Purpose : To identify bacterial regulators of virulence. Bacterial keratitis is a potentially blinding disease that is exacerbated by bacterial virulence factors and bystander damage caused by the immune system. The Gram-negative bacterium Serratia marcescens produces several cell damaging products including a biosurfactant, serratamolide, phospholipase A, and the ShlA cytolysin. The transcriptional regulation of these virulence determinants is incompletely understood. In this study, the smrF gene was identified in genetic screens for mutants unable to produce serratamolide and the autophagy-inducing pigment, prodigiosin.

Methods : The smrF gene was mutated using transposon mutagenesis and alleleic replacement. Bacteria were tested for cytotoxicity to human corneal limbal epithelial cells (HCLE) using Calcein AM and PrestoBlue. Complementation and luminescent reporter constructs were built by recombineering. Motility assays were performed on low percentage agar plates, and mass spectrometry was performed to measure serratamolide. NanoString was performed on synchronized cultures at OD₆₀₀=1.0.

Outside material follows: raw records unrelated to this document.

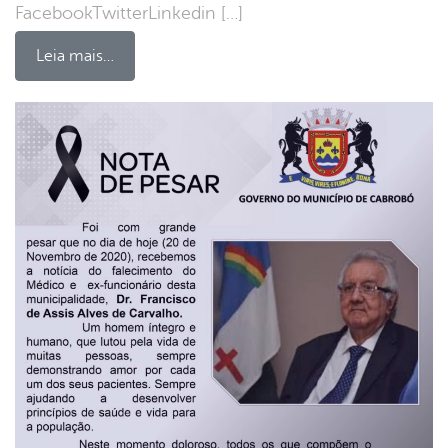
FacebookTwitterLinkedin […]
Leia mais…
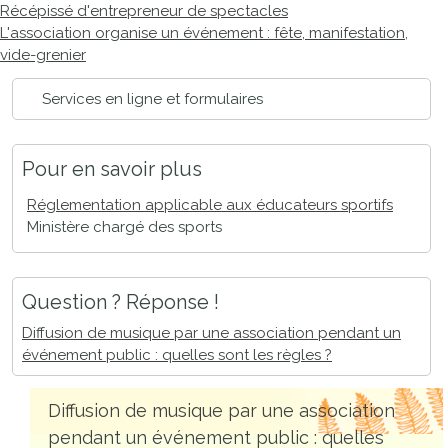
Récépissé d'entrepreneur de spectacles
L'association organise un événement : fête, manifestation,
vide-grenier
Services en ligne et formulaires
Pour en savoir plus
Réglementation applicable aux éducateurs sportifs
Ministère chargé des sports
Question ? Réponse !
Diffusion de musique par une association pendant un
événement public : quelles sont les règles ?
Diffusion de musique par une association
pendant un événement public : quelles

Results : Bioinformatic analysis indicates the smrF gene is predicted to code for an uncharacterized predicted GntR/HutC family transcription factor. Biochemical analysis indicates that SmrF is a positive regulator of prodigiosin and serratamolide. By contrast, NanoString and transcriptional reporter analysis suggests SmrF regulates ShlA, which is a pore-forming toxin. The smrF mutant had increased cytotoxicity to a human corneal cell line that was shlBA dependent.

Conclusions : These data indicate a role for SmrF as a novel regulator of secreted virulence factors.

This abstract was presented at the 2024 ARVO Annual Meeting, held in Seattle, WA, May 5-9, 2024.